Bartl said the sparkling colors of an opal have a similar iridescent effect but a simpler structure that does not aid research in technical applications. Beetle scales are too soft to be used in prototype or production computer parts, and they lack essential semiconductor properties. But the crystals do allow scientists, for the first time, to work with material that has the ideal structure for a photonic crystal.
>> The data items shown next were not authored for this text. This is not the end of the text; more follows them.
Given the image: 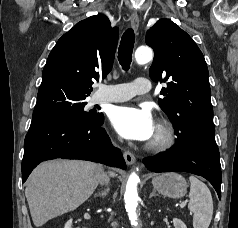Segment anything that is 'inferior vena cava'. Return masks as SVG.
I'll list each match as a JSON object with an SVG mask.
<instances>
[{
	"label": "inferior vena cava",
	"instance_id": "inferior-vena-cava-1",
	"mask_svg": "<svg viewBox=\"0 0 238 228\" xmlns=\"http://www.w3.org/2000/svg\"><path fill=\"white\" fill-rule=\"evenodd\" d=\"M99 182L101 184H108L109 182V177L105 174V173H101L100 177H99Z\"/></svg>",
	"mask_w": 238,
	"mask_h": 228
}]
</instances>
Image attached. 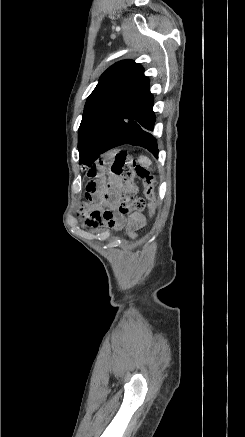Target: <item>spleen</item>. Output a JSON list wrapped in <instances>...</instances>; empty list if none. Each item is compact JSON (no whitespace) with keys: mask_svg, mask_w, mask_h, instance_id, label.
<instances>
[{"mask_svg":"<svg viewBox=\"0 0 245 437\" xmlns=\"http://www.w3.org/2000/svg\"><path fill=\"white\" fill-rule=\"evenodd\" d=\"M140 160H142V161L145 162L146 164H151V161H150L147 157H145V156H141V157H140Z\"/></svg>","mask_w":245,"mask_h":437,"instance_id":"1","label":"spleen"}]
</instances>
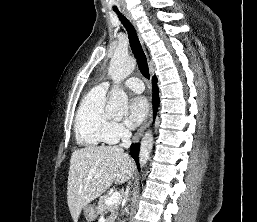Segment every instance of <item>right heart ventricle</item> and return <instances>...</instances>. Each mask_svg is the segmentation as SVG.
Listing matches in <instances>:
<instances>
[{
	"instance_id": "1",
	"label": "right heart ventricle",
	"mask_w": 257,
	"mask_h": 222,
	"mask_svg": "<svg viewBox=\"0 0 257 222\" xmlns=\"http://www.w3.org/2000/svg\"><path fill=\"white\" fill-rule=\"evenodd\" d=\"M105 106L106 90L101 86L93 88L83 98L75 117L78 144L98 147L108 143L107 130L112 121Z\"/></svg>"
}]
</instances>
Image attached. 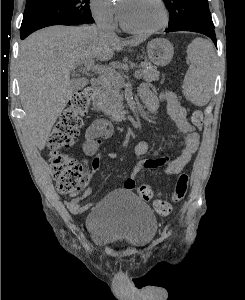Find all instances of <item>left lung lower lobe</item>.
Masks as SVG:
<instances>
[{"mask_svg":"<svg viewBox=\"0 0 245 300\" xmlns=\"http://www.w3.org/2000/svg\"><path fill=\"white\" fill-rule=\"evenodd\" d=\"M174 31H192V32H198L201 34H204L212 39L214 44L217 46V40L214 32V27L197 24V23H182L179 26L167 28L165 32H174Z\"/></svg>","mask_w":245,"mask_h":300,"instance_id":"left-lung-lower-lobe-1","label":"left lung lower lobe"}]
</instances>
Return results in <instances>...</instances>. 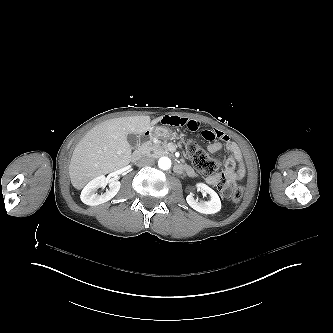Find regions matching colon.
Segmentation results:
<instances>
[{"mask_svg": "<svg viewBox=\"0 0 333 333\" xmlns=\"http://www.w3.org/2000/svg\"><path fill=\"white\" fill-rule=\"evenodd\" d=\"M184 147L189 159L201 173L213 175L220 169L221 163L210 157L196 141L188 140ZM216 185L225 198L234 202L242 200L244 191L240 185L236 184V173L234 171H230L227 175L221 177Z\"/></svg>", "mask_w": 333, "mask_h": 333, "instance_id": "colon-1", "label": "colon"}]
</instances>
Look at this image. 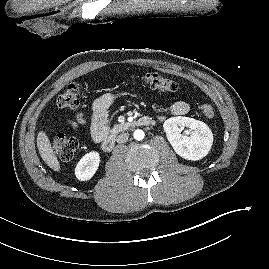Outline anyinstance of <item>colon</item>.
<instances>
[{
	"mask_svg": "<svg viewBox=\"0 0 269 269\" xmlns=\"http://www.w3.org/2000/svg\"><path fill=\"white\" fill-rule=\"evenodd\" d=\"M147 86L162 92H175L178 84L158 73L149 72L143 77ZM80 86L77 83L69 84L57 99V106L62 110L74 111L80 105ZM198 112L202 117L211 118L214 115V107L211 103H202L198 106ZM79 147L75 138L63 134L57 135L53 140V150L63 161L71 160Z\"/></svg>",
	"mask_w": 269,
	"mask_h": 269,
	"instance_id": "1",
	"label": "colon"
}]
</instances>
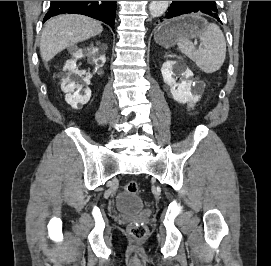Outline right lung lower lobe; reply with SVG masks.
<instances>
[{"label":"right lung lower lobe","instance_id":"98d812e1","mask_svg":"<svg viewBox=\"0 0 271 266\" xmlns=\"http://www.w3.org/2000/svg\"><path fill=\"white\" fill-rule=\"evenodd\" d=\"M61 13L86 15L114 28L116 1H51L44 22Z\"/></svg>","mask_w":271,"mask_h":266}]
</instances>
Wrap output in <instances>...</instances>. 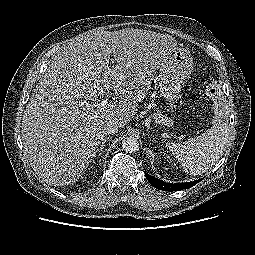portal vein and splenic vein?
<instances>
[{"label": "portal vein and splenic vein", "mask_w": 255, "mask_h": 255, "mask_svg": "<svg viewBox=\"0 0 255 255\" xmlns=\"http://www.w3.org/2000/svg\"><path fill=\"white\" fill-rule=\"evenodd\" d=\"M107 104H108V99L105 98V99H102V101L98 104V106H99V107H105ZM84 105H85V107H86L88 110H91V109H94V108H95L94 105H90V104L87 103V102H84Z\"/></svg>", "instance_id": "obj_1"}]
</instances>
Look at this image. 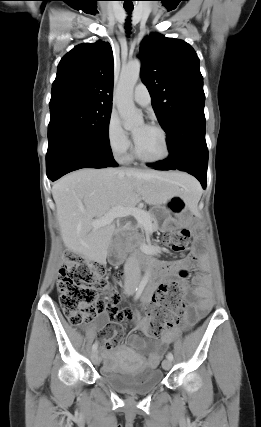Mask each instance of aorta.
I'll list each match as a JSON object with an SVG mask.
<instances>
[{"label": "aorta", "mask_w": 261, "mask_h": 427, "mask_svg": "<svg viewBox=\"0 0 261 427\" xmlns=\"http://www.w3.org/2000/svg\"><path fill=\"white\" fill-rule=\"evenodd\" d=\"M141 62L135 59L122 68L119 83L116 90L117 108L123 126L127 130H132L143 124L142 114L139 113L133 101V90L139 79ZM150 271H146L144 279L149 280Z\"/></svg>", "instance_id": "762f6f07"}]
</instances>
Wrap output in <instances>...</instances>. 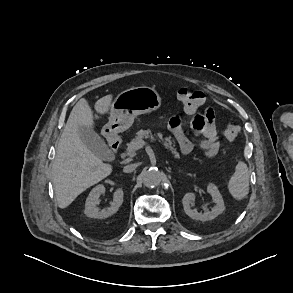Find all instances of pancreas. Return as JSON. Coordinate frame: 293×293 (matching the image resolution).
<instances>
[{"label":"pancreas","mask_w":293,"mask_h":293,"mask_svg":"<svg viewBox=\"0 0 293 293\" xmlns=\"http://www.w3.org/2000/svg\"><path fill=\"white\" fill-rule=\"evenodd\" d=\"M150 140L152 142L158 140L159 142H163V146L168 149L175 159H179L180 155L177 149L175 148L174 142L170 137L163 138L162 134L155 135L152 133L150 129L140 130L137 132V136H135L130 143L127 144V155L133 157L136 155V145L139 141Z\"/></svg>","instance_id":"obj_1"}]
</instances>
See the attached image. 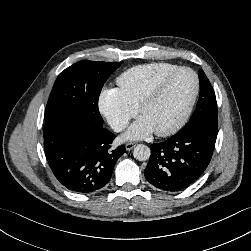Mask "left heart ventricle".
<instances>
[{"label":"left heart ventricle","mask_w":251,"mask_h":251,"mask_svg":"<svg viewBox=\"0 0 251 251\" xmlns=\"http://www.w3.org/2000/svg\"><path fill=\"white\" fill-rule=\"evenodd\" d=\"M195 80L192 74L182 72L165 87L160 96L141 113L154 131L173 126L185 111L194 92Z\"/></svg>","instance_id":"1"}]
</instances>
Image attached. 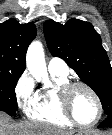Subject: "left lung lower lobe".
I'll return each mask as SVG.
<instances>
[{
  "instance_id": "left-lung-lower-lobe-1",
  "label": "left lung lower lobe",
  "mask_w": 112,
  "mask_h": 135,
  "mask_svg": "<svg viewBox=\"0 0 112 135\" xmlns=\"http://www.w3.org/2000/svg\"><path fill=\"white\" fill-rule=\"evenodd\" d=\"M102 127L112 128V116H108L101 124H99L98 128H102Z\"/></svg>"
}]
</instances>
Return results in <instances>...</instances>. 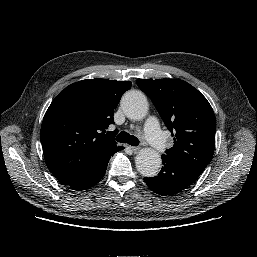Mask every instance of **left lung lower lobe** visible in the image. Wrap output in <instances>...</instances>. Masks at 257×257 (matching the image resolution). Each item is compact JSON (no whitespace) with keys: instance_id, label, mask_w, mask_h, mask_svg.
Instances as JSON below:
<instances>
[{"instance_id":"1","label":"left lung lower lobe","mask_w":257,"mask_h":257,"mask_svg":"<svg viewBox=\"0 0 257 257\" xmlns=\"http://www.w3.org/2000/svg\"><path fill=\"white\" fill-rule=\"evenodd\" d=\"M163 167L159 174L144 178L148 187L159 195L176 194L194 183L201 172L178 160L162 155Z\"/></svg>"}]
</instances>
"Nature uses very simple strategies to design structures to manipulate light — structures that are beyond the reach of our current abilities," Galusha said.

Bartl and Galusha now are trying to design a synthetic version of the beetle's crystals, using scale material as a mold. Commercial results are years away but very promising. "You would be able to solve certain problems that we are not able to solve now," Bartl said. "For certain problems, an optical computer could do in seconds what regular computers need years for."

According to the U., researchers also are seeking ideal photonic crystals to amplify light to make solar cells more efficient, to capture light that would catalyze chemical reactions and to generate tiny laser beams that would serve as light sources on optical chips.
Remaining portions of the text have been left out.